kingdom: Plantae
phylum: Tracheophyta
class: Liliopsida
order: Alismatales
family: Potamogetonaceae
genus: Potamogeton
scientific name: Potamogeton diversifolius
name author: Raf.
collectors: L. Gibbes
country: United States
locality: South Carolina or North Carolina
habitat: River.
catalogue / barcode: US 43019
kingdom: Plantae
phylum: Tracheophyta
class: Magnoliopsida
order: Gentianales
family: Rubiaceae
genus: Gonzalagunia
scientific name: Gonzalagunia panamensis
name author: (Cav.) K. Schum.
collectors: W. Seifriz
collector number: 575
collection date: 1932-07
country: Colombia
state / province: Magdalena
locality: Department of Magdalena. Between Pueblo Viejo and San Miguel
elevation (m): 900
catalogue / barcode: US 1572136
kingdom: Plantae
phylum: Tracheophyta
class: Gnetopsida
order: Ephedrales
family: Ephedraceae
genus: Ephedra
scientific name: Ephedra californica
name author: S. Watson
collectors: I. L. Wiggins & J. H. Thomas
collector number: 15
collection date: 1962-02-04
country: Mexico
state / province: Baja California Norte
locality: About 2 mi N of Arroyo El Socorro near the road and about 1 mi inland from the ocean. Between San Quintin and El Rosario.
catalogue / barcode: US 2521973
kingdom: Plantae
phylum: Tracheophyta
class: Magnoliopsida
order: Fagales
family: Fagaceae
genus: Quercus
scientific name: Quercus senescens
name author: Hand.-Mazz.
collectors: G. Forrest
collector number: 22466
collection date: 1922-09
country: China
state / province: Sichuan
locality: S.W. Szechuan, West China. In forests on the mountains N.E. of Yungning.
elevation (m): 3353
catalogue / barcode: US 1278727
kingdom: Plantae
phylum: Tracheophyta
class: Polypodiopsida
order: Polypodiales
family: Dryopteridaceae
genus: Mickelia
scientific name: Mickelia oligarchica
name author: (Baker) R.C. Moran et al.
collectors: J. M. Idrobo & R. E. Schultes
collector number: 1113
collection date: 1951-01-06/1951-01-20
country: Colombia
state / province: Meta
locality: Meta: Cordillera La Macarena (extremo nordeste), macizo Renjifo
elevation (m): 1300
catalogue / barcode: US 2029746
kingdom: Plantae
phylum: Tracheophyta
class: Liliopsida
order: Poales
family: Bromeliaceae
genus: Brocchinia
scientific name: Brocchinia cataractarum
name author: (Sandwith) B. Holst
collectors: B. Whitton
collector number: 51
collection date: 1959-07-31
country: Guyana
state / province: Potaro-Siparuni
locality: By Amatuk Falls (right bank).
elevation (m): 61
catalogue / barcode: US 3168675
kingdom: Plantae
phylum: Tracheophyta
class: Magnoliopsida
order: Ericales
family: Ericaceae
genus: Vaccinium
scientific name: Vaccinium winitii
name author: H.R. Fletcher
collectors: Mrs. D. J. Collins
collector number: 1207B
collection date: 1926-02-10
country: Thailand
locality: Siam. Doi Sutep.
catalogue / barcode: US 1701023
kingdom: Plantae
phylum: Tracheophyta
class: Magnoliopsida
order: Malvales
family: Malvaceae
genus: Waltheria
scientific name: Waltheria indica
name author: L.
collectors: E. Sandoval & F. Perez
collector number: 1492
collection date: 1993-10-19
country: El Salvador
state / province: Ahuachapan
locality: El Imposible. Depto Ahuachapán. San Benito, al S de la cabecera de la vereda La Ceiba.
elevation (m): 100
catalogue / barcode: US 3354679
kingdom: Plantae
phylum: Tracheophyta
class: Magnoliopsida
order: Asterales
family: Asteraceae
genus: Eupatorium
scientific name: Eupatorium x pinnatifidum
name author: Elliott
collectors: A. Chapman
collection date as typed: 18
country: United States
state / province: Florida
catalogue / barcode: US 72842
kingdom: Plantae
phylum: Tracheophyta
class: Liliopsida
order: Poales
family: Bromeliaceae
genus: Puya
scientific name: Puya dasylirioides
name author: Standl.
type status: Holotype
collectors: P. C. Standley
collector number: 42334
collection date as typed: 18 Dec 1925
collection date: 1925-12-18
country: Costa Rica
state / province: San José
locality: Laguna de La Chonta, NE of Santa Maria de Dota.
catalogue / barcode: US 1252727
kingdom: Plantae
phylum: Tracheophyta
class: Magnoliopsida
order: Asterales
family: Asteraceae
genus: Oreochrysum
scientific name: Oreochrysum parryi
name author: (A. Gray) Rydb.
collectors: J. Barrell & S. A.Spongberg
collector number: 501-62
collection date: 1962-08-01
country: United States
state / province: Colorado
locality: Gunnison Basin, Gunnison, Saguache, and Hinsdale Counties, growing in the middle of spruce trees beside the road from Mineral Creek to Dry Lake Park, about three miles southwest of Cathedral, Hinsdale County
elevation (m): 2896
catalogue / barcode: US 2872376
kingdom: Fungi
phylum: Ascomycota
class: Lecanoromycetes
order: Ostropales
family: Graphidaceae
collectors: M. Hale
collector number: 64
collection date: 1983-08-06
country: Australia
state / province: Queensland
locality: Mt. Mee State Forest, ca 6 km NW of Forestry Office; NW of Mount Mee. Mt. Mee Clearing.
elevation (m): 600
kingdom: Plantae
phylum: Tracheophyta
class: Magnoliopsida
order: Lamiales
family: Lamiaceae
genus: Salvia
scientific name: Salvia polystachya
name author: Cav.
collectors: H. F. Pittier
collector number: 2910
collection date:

-------

> **DIRECTIVE**
Repeat the entries starting with the line containing "order: Ostropales" and going through the line containing "genus: Salvia", swapping "locality" for "site" and keeping everything else the same.

> **EXERCISE SOLUTION**
order: Ostropales
family: Graphidaceae
collectors: M. Hale
collector number: 64
collection date: 1983-08-06
country: Australia
state / province: Queensland
site: Mt. Mee State Forest, ca 6 km NW of Forestry Office; NW of Mount Mee. Mt. Mee Clearing.
elevation (m): 600
kingdom: Plantae
phylum: Tracheophyta
class: Magnoliopsida
order: Lamiales
family: Lamiaceae
genus: Salvia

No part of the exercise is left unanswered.